Materials provided:

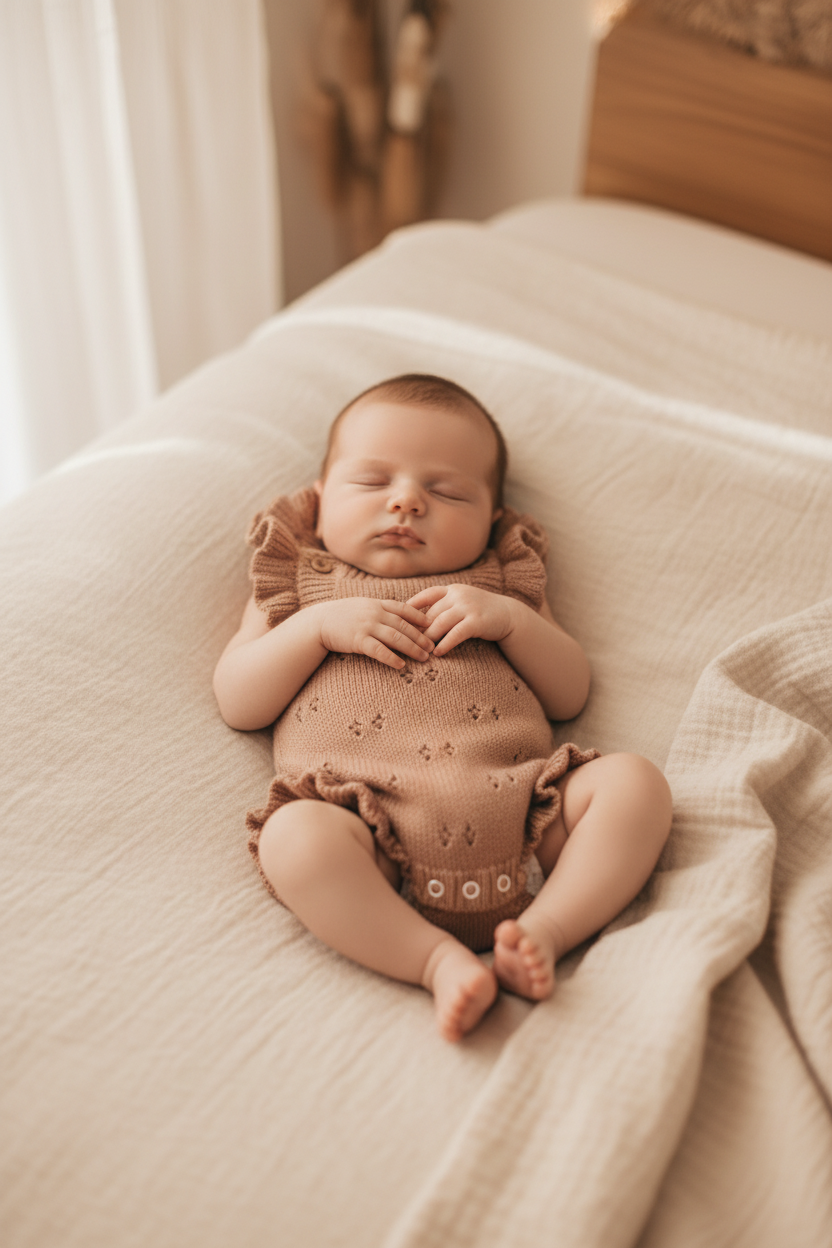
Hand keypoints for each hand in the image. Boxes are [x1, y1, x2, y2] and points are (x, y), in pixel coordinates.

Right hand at [316, 598, 433, 669]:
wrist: (318, 622)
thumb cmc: (341, 616)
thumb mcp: (361, 606)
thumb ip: (378, 609)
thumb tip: (396, 615)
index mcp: (376, 604)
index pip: (403, 608)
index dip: (419, 617)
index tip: (432, 624)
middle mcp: (374, 613)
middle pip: (403, 625)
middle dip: (420, 637)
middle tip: (432, 647)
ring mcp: (366, 626)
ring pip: (396, 638)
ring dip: (412, 648)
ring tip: (423, 657)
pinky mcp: (358, 640)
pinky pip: (379, 650)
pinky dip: (391, 658)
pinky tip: (401, 665)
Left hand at [406, 584, 516, 656]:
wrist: (508, 614)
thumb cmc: (481, 611)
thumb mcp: (462, 602)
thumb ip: (444, 607)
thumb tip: (418, 620)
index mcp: (452, 590)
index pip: (427, 595)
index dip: (411, 605)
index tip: (397, 617)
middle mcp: (458, 595)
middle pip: (431, 613)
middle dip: (418, 629)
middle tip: (404, 642)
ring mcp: (468, 607)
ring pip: (440, 623)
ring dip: (428, 638)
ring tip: (419, 650)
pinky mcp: (476, 621)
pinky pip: (456, 634)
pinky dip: (445, 644)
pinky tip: (438, 653)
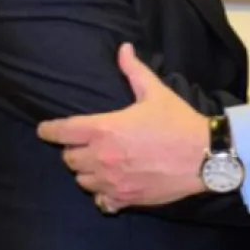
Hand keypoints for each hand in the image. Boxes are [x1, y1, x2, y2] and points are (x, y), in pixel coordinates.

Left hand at [37, 43, 207, 210]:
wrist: (204, 157)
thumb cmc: (178, 122)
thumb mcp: (155, 92)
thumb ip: (134, 71)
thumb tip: (123, 48)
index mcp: (105, 129)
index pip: (62, 131)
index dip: (49, 130)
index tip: (44, 130)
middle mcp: (103, 158)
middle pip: (68, 158)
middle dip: (73, 150)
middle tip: (84, 144)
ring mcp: (113, 181)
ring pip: (81, 180)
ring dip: (86, 171)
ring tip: (98, 163)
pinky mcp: (126, 199)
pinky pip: (101, 201)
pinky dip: (102, 193)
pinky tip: (110, 186)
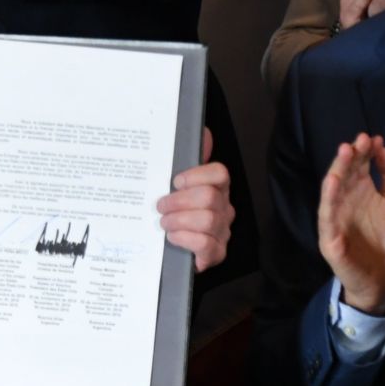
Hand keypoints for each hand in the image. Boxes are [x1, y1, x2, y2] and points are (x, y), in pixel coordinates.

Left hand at [157, 128, 232, 271]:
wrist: (172, 251)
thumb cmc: (176, 214)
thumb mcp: (177, 187)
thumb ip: (187, 160)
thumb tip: (203, 132)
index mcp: (216, 188)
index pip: (220, 174)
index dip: (197, 175)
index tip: (175, 181)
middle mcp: (224, 208)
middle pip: (209, 197)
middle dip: (179, 201)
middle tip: (161, 206)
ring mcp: (223, 231)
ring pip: (207, 220)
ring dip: (179, 220)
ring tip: (164, 222)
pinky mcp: (216, 253)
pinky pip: (205, 244)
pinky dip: (185, 239)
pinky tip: (173, 237)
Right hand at [317, 133, 384, 313]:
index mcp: (360, 192)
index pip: (358, 166)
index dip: (364, 152)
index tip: (374, 138)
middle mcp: (345, 202)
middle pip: (344, 175)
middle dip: (350, 157)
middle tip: (359, 141)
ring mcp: (335, 220)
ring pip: (332, 192)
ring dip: (336, 171)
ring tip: (344, 154)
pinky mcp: (331, 240)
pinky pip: (327, 219)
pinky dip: (328, 201)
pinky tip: (332, 184)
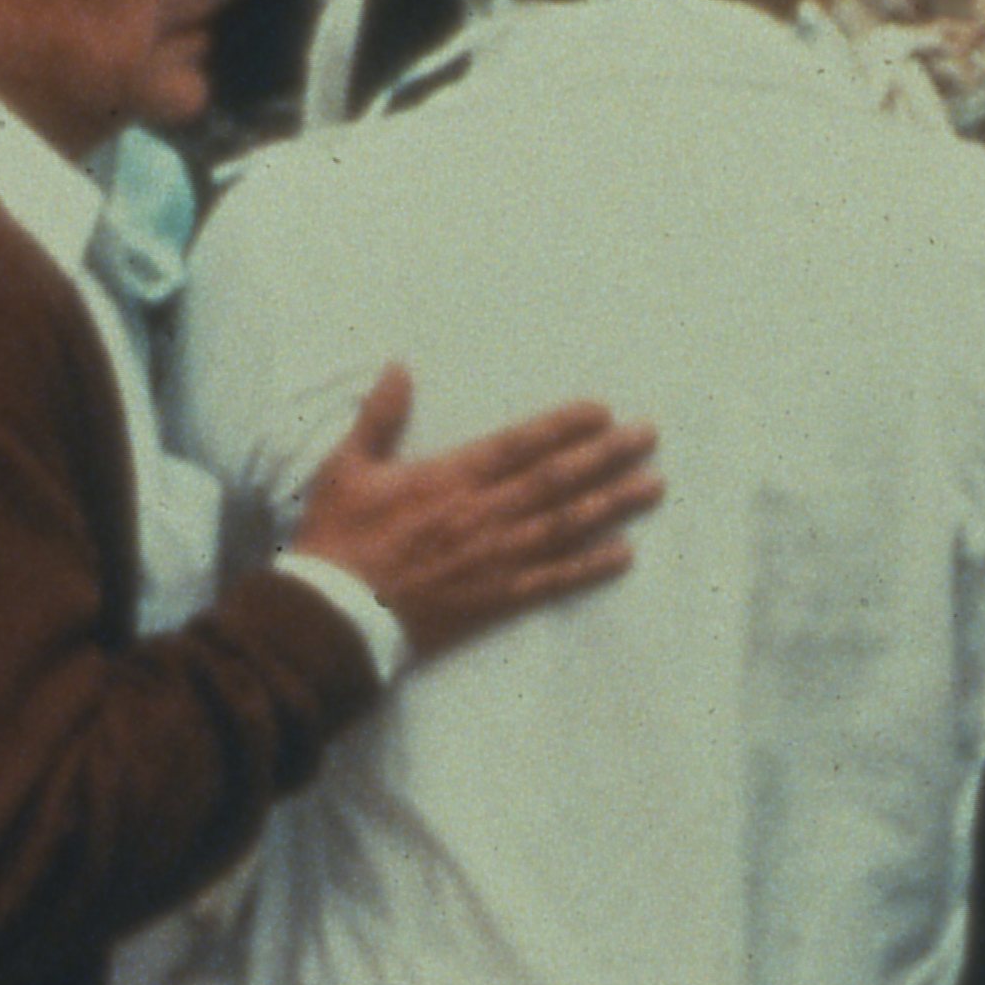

Exercise brief: Please return all lines in the material above that include the word "Left".

Response to this task:
Left hand at [406, 584, 516, 656]:
Left hand at [37, 43, 207, 210]:
Left hand at [157, 128, 232, 271]:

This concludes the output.